FIG. 5 shows pharmacokinetic data for administration of Compound A to dogs. Compound A doses of 10, 30, and 100 mg / kg were administered orally to male beagle dogs. Compound A was given orally in the form of a suspension in 0.5% methylcellulose (Sigma, St. Louis, Michigan) to the desired concentration for oral administration. The plasma concentration of Compound A (ng / mL) was measured at 15 minutes, 30 minutes, 1 hour, 2 hours, 4 hours, 8 hours, and 24 hours after oral administration, and the average value (n = 3) is shown in FIG. Shown in The 10 and 30 mg / kg data were consistent with a linear dose-dependent increase in both C _max and AUC. Vomiting was observed in 2 out of 3 dogs 10 minutes after 100 mg / kg administration, and the C _max level at that dose may be negatively affected by vomiting. The C _max for the 100 mg / kg dose is 1763 ng / ml, which is below the 2000-4000 ng / ml exposure with efficacy in mice.

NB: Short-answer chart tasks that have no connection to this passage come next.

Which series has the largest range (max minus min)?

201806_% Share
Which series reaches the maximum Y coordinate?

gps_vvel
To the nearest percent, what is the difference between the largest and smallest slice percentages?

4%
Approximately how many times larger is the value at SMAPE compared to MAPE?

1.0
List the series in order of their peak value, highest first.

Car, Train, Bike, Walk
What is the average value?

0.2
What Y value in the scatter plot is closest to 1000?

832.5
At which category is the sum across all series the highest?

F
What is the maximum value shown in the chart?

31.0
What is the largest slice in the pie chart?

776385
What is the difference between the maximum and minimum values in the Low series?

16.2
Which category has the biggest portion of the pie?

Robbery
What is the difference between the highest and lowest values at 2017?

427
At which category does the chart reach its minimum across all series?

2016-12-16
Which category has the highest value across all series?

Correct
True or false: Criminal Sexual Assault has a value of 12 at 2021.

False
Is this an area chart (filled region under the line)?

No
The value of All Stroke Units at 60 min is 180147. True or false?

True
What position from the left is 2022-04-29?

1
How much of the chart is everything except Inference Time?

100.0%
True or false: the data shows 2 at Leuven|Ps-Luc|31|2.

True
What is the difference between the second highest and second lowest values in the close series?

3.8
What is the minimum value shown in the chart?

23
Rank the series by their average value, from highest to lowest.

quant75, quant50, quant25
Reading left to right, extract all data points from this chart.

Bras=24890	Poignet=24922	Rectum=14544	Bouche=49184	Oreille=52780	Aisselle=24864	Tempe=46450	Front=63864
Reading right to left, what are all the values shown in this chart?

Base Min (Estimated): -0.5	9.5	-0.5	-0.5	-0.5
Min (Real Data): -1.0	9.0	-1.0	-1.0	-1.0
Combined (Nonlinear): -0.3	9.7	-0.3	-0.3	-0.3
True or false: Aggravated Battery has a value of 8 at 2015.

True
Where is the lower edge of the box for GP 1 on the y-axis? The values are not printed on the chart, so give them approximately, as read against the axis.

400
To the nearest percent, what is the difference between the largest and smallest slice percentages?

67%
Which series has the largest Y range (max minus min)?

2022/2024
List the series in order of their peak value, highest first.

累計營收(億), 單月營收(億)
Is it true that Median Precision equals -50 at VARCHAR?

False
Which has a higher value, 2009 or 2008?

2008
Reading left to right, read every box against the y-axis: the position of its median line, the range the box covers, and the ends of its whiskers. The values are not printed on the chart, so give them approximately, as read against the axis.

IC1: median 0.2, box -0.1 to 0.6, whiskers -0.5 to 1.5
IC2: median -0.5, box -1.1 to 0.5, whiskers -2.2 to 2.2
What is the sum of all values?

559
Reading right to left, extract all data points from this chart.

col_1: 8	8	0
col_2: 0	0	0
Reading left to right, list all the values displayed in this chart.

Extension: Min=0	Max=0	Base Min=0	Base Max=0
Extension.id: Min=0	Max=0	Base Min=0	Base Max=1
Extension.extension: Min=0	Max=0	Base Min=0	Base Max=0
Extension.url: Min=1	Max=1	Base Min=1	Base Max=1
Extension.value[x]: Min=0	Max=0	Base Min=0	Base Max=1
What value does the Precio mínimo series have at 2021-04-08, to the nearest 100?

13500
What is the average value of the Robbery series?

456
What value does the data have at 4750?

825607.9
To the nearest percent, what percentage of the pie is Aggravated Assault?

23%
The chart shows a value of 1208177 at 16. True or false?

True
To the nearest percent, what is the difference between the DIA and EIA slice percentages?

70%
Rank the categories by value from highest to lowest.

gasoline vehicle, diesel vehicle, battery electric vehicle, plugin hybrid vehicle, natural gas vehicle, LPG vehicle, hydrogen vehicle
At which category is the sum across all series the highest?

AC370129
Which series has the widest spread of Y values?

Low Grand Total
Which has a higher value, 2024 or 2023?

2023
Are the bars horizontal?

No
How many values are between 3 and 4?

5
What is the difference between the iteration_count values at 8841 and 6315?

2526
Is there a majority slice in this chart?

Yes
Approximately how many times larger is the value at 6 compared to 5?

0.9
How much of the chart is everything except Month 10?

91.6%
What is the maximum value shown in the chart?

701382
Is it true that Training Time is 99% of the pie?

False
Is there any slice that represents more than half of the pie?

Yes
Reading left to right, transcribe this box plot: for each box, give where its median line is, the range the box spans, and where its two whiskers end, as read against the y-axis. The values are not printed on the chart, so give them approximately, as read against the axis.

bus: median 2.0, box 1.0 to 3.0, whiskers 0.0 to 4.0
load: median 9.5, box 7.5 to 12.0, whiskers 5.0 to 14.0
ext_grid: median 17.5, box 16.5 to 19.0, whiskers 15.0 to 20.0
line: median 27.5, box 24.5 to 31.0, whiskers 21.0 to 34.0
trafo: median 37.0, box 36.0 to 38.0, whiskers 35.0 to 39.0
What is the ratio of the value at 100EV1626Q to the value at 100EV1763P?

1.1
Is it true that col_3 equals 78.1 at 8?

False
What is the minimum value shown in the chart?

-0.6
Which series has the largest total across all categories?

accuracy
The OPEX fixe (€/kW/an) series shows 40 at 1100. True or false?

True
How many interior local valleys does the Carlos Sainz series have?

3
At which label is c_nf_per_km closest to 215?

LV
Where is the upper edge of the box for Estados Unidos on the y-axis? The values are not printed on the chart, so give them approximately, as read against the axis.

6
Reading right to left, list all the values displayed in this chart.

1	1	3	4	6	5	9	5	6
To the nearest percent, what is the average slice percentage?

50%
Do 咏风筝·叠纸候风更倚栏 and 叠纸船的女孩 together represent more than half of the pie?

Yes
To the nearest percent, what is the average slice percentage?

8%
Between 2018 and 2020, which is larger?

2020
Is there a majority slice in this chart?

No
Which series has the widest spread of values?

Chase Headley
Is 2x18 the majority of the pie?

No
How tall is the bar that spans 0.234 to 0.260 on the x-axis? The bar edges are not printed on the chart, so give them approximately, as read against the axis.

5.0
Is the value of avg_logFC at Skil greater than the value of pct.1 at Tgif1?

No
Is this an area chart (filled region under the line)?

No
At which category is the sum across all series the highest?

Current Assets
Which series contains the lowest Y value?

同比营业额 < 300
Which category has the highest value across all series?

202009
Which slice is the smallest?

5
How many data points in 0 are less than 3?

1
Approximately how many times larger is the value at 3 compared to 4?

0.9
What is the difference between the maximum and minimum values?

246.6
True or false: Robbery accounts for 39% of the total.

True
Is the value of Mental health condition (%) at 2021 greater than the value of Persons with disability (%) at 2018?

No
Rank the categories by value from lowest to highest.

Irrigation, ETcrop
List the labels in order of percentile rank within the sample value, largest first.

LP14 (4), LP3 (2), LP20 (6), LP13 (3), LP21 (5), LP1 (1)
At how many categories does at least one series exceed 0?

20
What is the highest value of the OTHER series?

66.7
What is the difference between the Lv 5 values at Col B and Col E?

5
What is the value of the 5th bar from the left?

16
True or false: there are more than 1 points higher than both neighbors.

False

  Each patent, patent application, and publication cited or described herein is hereby incorporated by reference in its entirety.

Claims (19)

Identifying an individual having multiple sclerosis or an individual susceptible to developing multiple sclerosis, and compound A:
Or a method for treating multiple sclerosis comprising administering to the individual a pharmaceutically acceptable salt thereof.   2. The method of claim 1, wherein Compound A is administered up to 4 times a day.   The method according to claim 1 or 2, wherein Compound A is administered twice a day.   The method according to claim 1 or 2, wherein Compound A is administered once a day.   5. The method of any one of claims 1-4, wherein Compound A is administered in an amount of about 0.01 mg / kg per day to about 1500 mg / kg per day.   6. The method of any one of claims 1-5, wherein Compound A is administered in an amount of about 3 mg / kg per day to about 300 mg / kg per day.   7. The method of any one of claims 1-6, wherein Compound A is administered in an amount of about 10 mg / kg per day to about 220 mg / kg per day.   8. The method of any one of claims 1-7, wherein Compound A is administered in an amount of about 60 mg / kg per day to about 220 mg / kg per day.   9. The method of any one of claims 1-8, wherein Compound A is administered in an amount of about 60 mg / kg per day to about 120 mg / kg per day.   10. The method according to any one of claims 1 to 9, wherein Compound A is administered in an amount of about 115 mg / kg per day.   11. A method according to any one of claims 1 to 10, wherein compound A is administered orally.   12. The method according to any one of claims 1 to 11, further comprising administering a second therapeutic agent.   13. The method of claim 12, wherein Compound A and the second therapeutic agent are administered separately.   13. The method of claim 12, wherein Compound A and the second therapeutic agent are administered as a single dose. Compound A:
Or a pharmaceutically acceptable salt thereof and at least one pharmaceutically acceptable excipient for use in the treatment of an individual having multiple sclerosis or an individual who is susceptible to developing multiple sclerosis. Composition.   16. A composition according to claim 15, which is in unit dosage form.   The composition according to claim 15 or 16, which is in the form of a tablet or capsule.   18. A composition according to any one of claims 15 to 17, wherein Compound A is present in an amount from about 0.01 mg / kg to about 1500 mg / kg.   18. A composition according to any one of claims 15 to 17, wherein Compound A is present in an amount of about 30 mg / kg to about 110 mg / kg.